▶

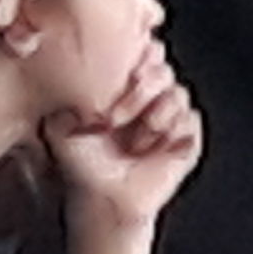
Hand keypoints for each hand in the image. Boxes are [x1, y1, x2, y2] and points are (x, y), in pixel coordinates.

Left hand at [43, 43, 200, 229]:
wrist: (106, 199)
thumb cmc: (85, 166)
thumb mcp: (60, 127)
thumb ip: (63, 98)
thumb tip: (66, 71)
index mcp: (121, 91)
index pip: (141, 55)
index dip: (137, 58)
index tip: (122, 75)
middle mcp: (148, 100)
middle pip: (163, 69)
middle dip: (142, 90)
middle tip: (118, 116)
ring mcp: (170, 117)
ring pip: (179, 93)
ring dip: (157, 113)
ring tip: (137, 140)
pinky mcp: (187, 138)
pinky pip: (191, 119)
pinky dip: (174, 130)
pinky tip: (155, 146)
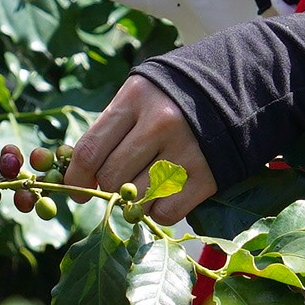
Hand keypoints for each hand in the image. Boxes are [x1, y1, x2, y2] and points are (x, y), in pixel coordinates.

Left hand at [68, 75, 216, 224]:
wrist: (230, 92)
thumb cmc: (168, 98)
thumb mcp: (136, 98)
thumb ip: (108, 130)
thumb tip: (78, 174)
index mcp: (136, 99)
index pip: (90, 150)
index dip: (75, 178)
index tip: (74, 189)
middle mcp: (160, 124)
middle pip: (112, 177)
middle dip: (105, 188)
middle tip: (112, 185)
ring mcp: (186, 150)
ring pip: (136, 199)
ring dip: (131, 201)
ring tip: (140, 186)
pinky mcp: (208, 176)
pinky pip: (166, 212)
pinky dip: (157, 211)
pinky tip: (162, 193)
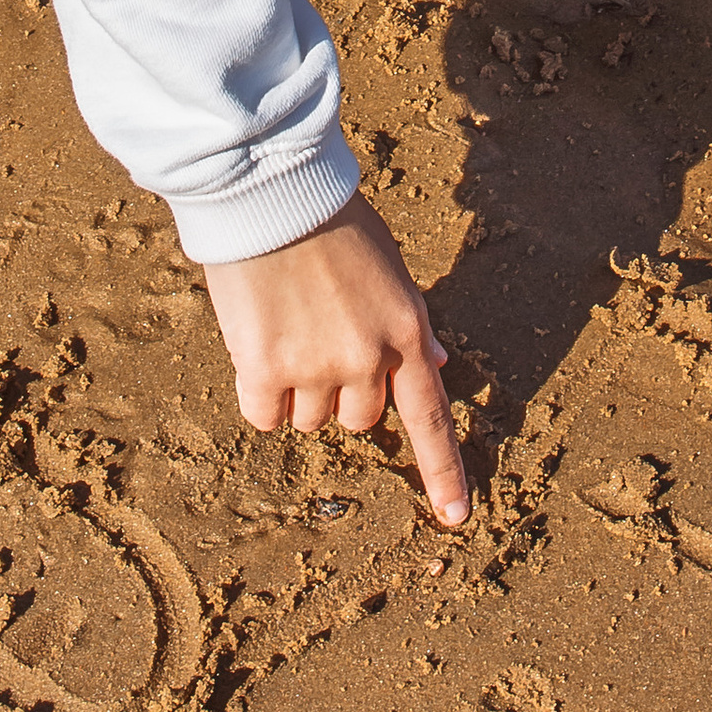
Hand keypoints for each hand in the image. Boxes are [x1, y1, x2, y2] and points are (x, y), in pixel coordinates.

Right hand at [204, 193, 469, 526]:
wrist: (270, 194)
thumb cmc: (329, 221)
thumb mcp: (389, 268)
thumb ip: (409, 323)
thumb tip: (434, 364)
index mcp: (406, 331)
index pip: (431, 417)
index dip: (443, 472)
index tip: (455, 517)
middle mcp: (368, 360)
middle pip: (358, 418)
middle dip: (341, 390)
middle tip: (319, 334)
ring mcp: (316, 369)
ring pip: (309, 419)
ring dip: (297, 389)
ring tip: (286, 324)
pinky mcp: (264, 370)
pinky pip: (264, 415)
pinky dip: (259, 391)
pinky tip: (257, 339)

◀

Please write out, exactly, every line from the line with "ring tip: (137, 140)" through the final line of the data above, leaving out pictures.

ring tip: (137, 140)
pinky mcp: (187, 138)
pinky pip: (191, 119)
pinky dip: (174, 130)
pinky tip: (155, 146)
Hand keypoints for each hand in the image. Boxes are [x1, y1, x2, y2] and points are (x, y), in pixel coordinates.

Left hand at [68, 75, 216, 224]:
wrist: (230, 92)
thumb cmc: (168, 98)
thumb mcp: (136, 98)
thumb ip: (108, 130)
thumb tip: (78, 174)
index mcp: (136, 99)
index pip: (90, 150)
index dip: (75, 178)
index tip: (74, 189)
middle mcp: (160, 124)
middle pip: (112, 177)
middle dip: (105, 188)
middle tip: (112, 185)
ring mcp: (186, 150)
ring pip: (136, 199)
ring dip: (131, 201)
ring tip: (140, 186)
pinky mcp: (208, 176)
pinky pip: (166, 212)
pinky dip: (157, 211)
pinky tip: (162, 193)
Hand keypoints for each hand in the image. Boxes are [x1, y1, x2, y2] and points are (x, y), in pixel coordinates.

Right hand at [204, 193, 469, 526]:
wrist: (270, 194)
thumb cmc: (329, 221)
thumb mcp: (389, 268)
thumb ip: (409, 323)
thumb tip: (434, 364)
index mcp: (406, 331)
index pip: (431, 417)
index dip: (443, 472)
index tip: (455, 517)
middle mcp: (368, 360)
middle pip: (358, 418)
middle dip: (341, 390)
middle tip: (319, 334)
ring mcp: (316, 369)
ring pip: (309, 419)
ring dip: (297, 389)
ring tip: (286, 324)
pinky mcp: (264, 370)
pinky pip: (264, 415)
pinky dip: (259, 391)
pinky tip: (257, 339)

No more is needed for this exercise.